Entendé, Ramírez III
-¿Sabés qué pasa, muchacho? El riesgo del perfeccionismo es la intolerancia. No te digo que te vayas a poner racista o xenófobo por preocuparte en escribir sin faltas de ortografía. A lo que voy es a que si te dedicás tanto a captar errores te vas a quedar sin energía para apreciar los aciertos.
-No es así. Te puedo asegurar que me doy cuenta de las virtudes, las agradezco y no me canso de felicitar las buenas obras.
-Puede ser, pero no podés negar que si te casás con los aciertos, te separás de la gente.
-No. Marco los errores y punto. Si marco las malas y también las buenas soy justo.
-Tal cual, justo. Que no es lo mismo que piadoso.

Entendé, Ramírez IV
-Relajate, pibe. Vivís en un lugar. Por supuesto que podrías vivir en otro y no me chicanees, ya sé que me vas a decir que con la excusa del contexto en algunos lugares hay leyes espantosas y un machismo intolerable y pena de muerte. Pero una cosa es todo eso y otra muy distinta es relajarse y hacer lo que te piden, no todo lo que podrías. Si te ponés a pensar en todo lo que podrías hacer vas a llegar siempre a la conclusión de que podés más. Una forma de resolver esto la trataron de encontrar muchos que empezaron a dormir menos y se enfermaron. O trabajaron mucho más que los otros y se enfermaron. Y no te pongas denso, acordate lo que te dijo el médico. El tipo estudió, habla desde lo que sabe, dale crédito.
-Sí, buenos argumentos…
-¿Qué vas a decir ahora? Que una cosa es ser mediocre y otra es ser mártir. Es cierto, tanto como que entre mártir y mediocre hay unas cuantas categorías. O si querés, hay distintos grados de medianía. Si contás las horas que trabaja cada uno de los que está acá, vas a encontrar que nadie se vuelve loco trabajando y que todos los jefes lo saben. No ha de ser algo terrible si las distintas autoridades que pasan lo saben y ninguno hace un cambio.
-Así no hay progreso.
-Fenómeno. ¿Y vos aceptarías trabajar a lo bestia en un entorno que no lo aprecia y en una tarea que parece poco útil? ¿O en una actividad útil pero que ya no te gusta?
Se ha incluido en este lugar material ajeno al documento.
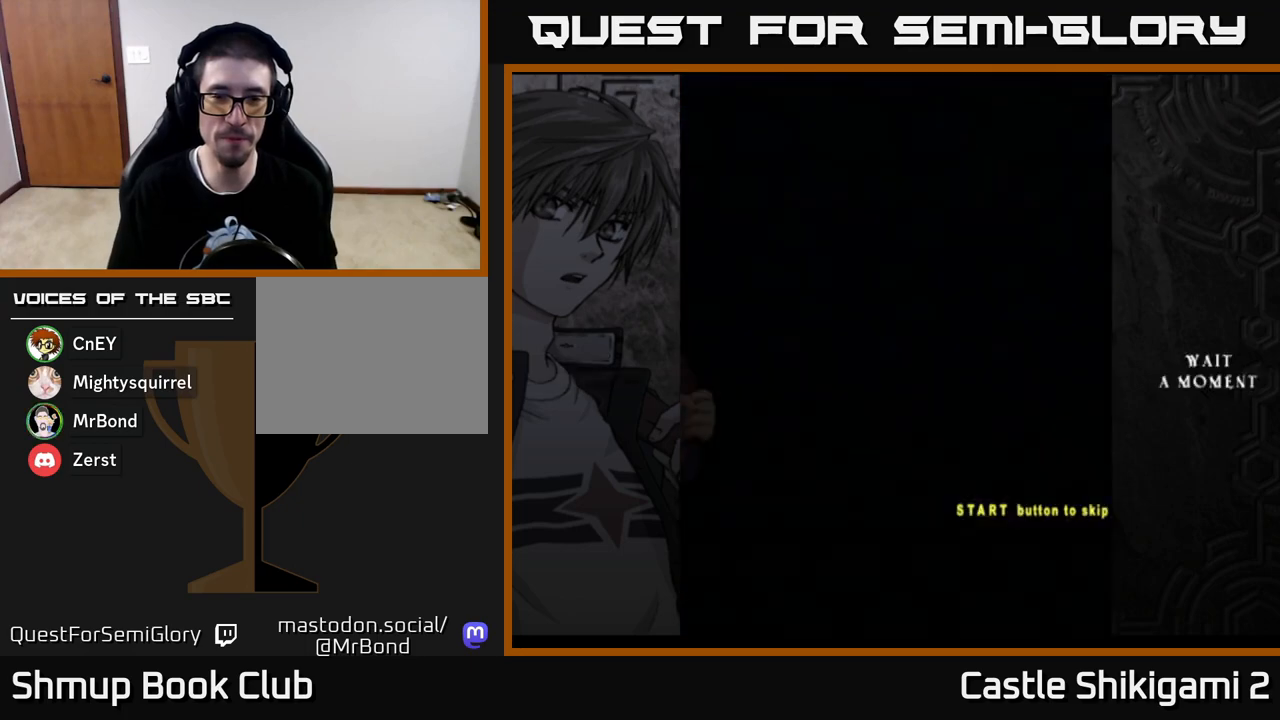
{"buttons": [], "left_stick": "center", "right_stick": "center", "events": [[83, "START", "down"], [133, "START", "up"], [250, "START", "down"], [300, "START", "up"], [433, "START", "down"], [467, "START", "up"]]}
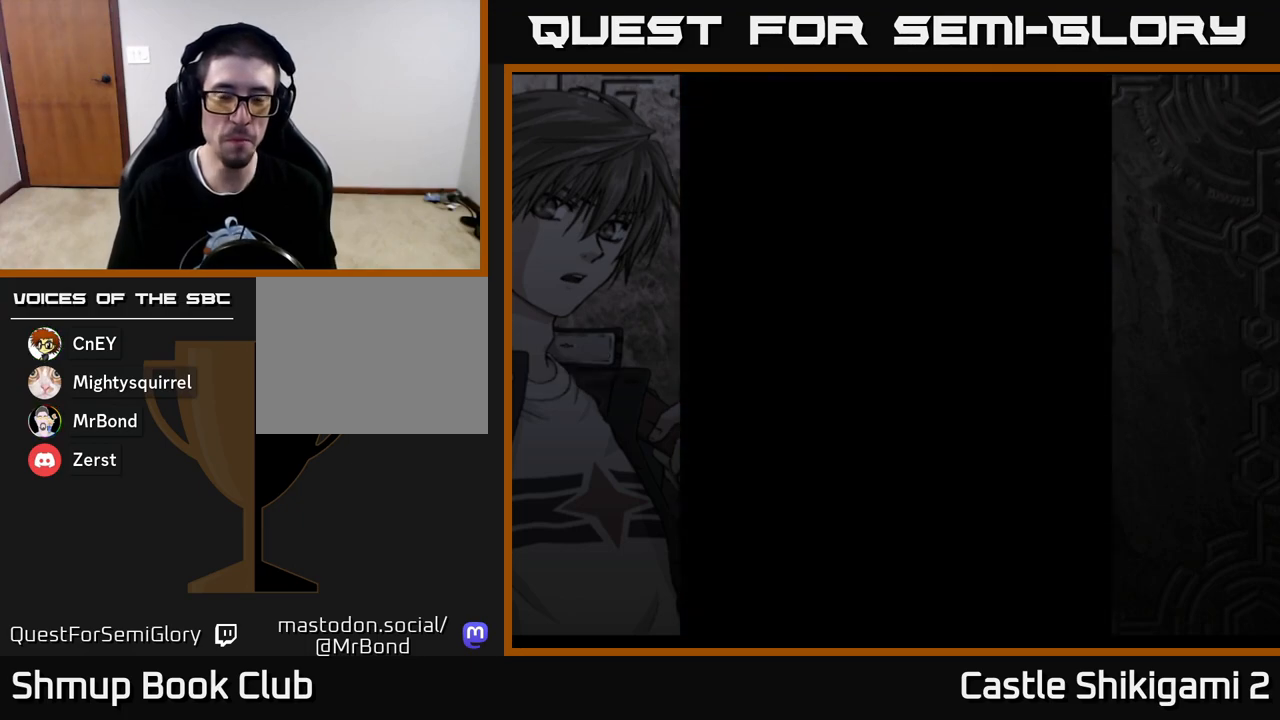
{"buttons": [], "left_stick": "center", "right_stick": "center", "events": [[100, "START", "down"], [117, "START", "up"], [233, "START", "down"], [283, "START", "up"]]}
A ver, si la respuesta es No, bienvenido al grupo de los que entendemos el sistema. Te recuerdo que nuestro común amigo Omar Velázquez dijo que él había empezado a ser feliz acá cuando entendió cómo era el sistema.
Además, a vos que te gusta la ropa, una cosa es dejar arrugada la remera que usás para dormir y otra es dejar hecha un bollo la camisa de vestir.

1/8/11

Clases de Lengua

Admiración
-¡Viva el general Perón!
-¡¿Cómo?!
-Usted pidió una frase con signos de admiración usando la función expresiva.
-Sí, pero ya empezó la veda política.

Las aguas suben turbias
“¡Al que le quepa el sayo, que se lo ponga nomás!”. Antonio agregó “nomás” al dicho y para que no quedaran dudas de su énfasis cerró la carta con cuatro signos de admiración. Su enojo se había motivado por la rotura de un caño que inundó de agua –es un decir- a casi ochenta viviendas. Esto probaba que “en algunas localidades, a los altos cargos llegan bajos intelectos que se ahogan en un vaso de agua mientras sus vecinos se ahogan en un mar de desperdicios que sin duda merecen otros”.

Eufemismo
“Victoria es buena como amiga, pero como compañera de trabajo es un eufemismo”, redactó Verónica ante la solicitud de la profesora: “Elige una persona, compara dos de sus dimensiones y aplica la noción de eufemismo”.

Apelativo
“Si no te gusta lo que escuchás, trabajá para merecer otra cosa”, puso Andrés en el práctico de función apelativa.